Brano estratto:
Il peso del lavoro di cura sulle donne emerge anche durante il Covid. Il patronato Inca Cgil ci dice che il congedo parentale straordinario Covid (che copre il 50% dello stipendio) è stato richiesto per il 79% da donne e solo per il 21% da uomini. 

Altro dato significativo sono le dimissioni in periodo protetto (1-3 anni del bimba/o) convalidate presso le Direzioni provinciale del lavoro che in Veneto, nel 2019, riguardano 8.439 lavoratrici/lavoratori di cui 4.878 madri e 3.561 padri, con un aumento di oltre il 9% sull’anno precedente. Dalle motivazioni dichiarate al momento della convalida emerge che il tema conciliativo è molto forte per le madri, mentre prevale la motivazione di cambio azienda per i padri.

Compito 1: Riassumi il brano sul lavoro di cura in due frasi.
Compito 2: Trascrivi dal brano sul lavoro di cura il tratto che comincia con "Il peso del" e prosegue fino a "21% da uomini.".
I dati qui sotto sono materiale a sé, distinto dal brano.

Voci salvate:
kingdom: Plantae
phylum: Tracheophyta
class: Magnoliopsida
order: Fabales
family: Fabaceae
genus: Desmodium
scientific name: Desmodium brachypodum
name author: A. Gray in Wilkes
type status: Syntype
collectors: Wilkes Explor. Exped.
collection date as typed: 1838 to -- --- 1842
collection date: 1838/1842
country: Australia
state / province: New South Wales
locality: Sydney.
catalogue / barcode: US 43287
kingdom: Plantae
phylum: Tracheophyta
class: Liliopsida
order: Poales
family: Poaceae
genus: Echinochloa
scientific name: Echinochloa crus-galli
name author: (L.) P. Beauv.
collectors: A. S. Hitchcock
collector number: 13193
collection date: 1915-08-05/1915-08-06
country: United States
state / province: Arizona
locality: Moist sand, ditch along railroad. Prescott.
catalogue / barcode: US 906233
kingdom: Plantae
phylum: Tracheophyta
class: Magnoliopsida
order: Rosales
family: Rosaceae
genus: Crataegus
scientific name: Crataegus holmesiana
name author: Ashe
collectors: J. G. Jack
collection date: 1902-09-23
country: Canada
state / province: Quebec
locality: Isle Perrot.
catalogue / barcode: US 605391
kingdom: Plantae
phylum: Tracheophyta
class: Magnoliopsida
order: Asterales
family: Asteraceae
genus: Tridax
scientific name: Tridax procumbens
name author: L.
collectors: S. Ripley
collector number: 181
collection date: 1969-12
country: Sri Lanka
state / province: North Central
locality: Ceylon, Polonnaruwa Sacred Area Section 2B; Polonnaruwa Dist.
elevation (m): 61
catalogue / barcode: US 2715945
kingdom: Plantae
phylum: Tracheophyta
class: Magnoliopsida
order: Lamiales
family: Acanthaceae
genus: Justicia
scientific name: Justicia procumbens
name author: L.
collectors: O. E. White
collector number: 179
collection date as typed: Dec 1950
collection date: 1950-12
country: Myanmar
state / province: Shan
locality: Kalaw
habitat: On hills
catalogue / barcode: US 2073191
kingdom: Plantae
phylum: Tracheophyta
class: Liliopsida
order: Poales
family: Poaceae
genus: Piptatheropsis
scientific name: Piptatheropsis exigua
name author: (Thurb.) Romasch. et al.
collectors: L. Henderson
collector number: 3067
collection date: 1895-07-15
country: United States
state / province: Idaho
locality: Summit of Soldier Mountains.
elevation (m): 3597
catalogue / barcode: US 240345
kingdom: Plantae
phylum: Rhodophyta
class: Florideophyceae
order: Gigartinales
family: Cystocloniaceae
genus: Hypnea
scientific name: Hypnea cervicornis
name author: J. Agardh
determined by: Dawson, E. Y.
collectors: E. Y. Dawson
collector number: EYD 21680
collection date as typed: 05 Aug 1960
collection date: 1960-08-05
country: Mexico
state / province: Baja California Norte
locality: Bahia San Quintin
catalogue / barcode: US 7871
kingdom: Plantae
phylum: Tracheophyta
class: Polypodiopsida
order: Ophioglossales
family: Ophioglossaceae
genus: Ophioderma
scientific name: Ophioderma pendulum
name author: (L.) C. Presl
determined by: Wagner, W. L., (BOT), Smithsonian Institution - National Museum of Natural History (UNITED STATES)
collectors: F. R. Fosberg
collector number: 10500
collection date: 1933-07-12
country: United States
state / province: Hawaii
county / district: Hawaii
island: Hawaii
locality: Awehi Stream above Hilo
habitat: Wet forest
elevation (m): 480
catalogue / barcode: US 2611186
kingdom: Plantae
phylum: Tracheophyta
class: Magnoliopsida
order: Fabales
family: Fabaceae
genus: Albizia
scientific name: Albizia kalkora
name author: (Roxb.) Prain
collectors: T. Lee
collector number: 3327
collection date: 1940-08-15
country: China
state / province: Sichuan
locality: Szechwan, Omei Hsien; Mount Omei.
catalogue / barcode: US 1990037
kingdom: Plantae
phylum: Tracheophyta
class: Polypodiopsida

Risultato 1: Secondo il patronato Inca Cgil, il congedo parentale straordinario Covid, che copre il 50% dello stipendio, è stato richiesto per il 79% da donne e solo per il 21% da uomini. In Veneto, nel 2019, le dimissioni in periodo protetto convalidate hanno riguardato 8.439 lavoratrici e lavoratori, di cui 4.878 madri e 3.561 padri, con un aumento di oltre il 9% sull'anno precedente e con il tema conciliativo molto forte per le madri e il cambio di azienda prevalente per i padri.

Risultato 2:
Il peso del lavoro di cura sulle donne emerge anche durante il Covid. Il patronato Inca Cgil ci dice che il congedo parentale straordinario Covid (che copre il 50% dello stipendio) è stato richiesto per il 79% da donne e solo per il 21% da uomini.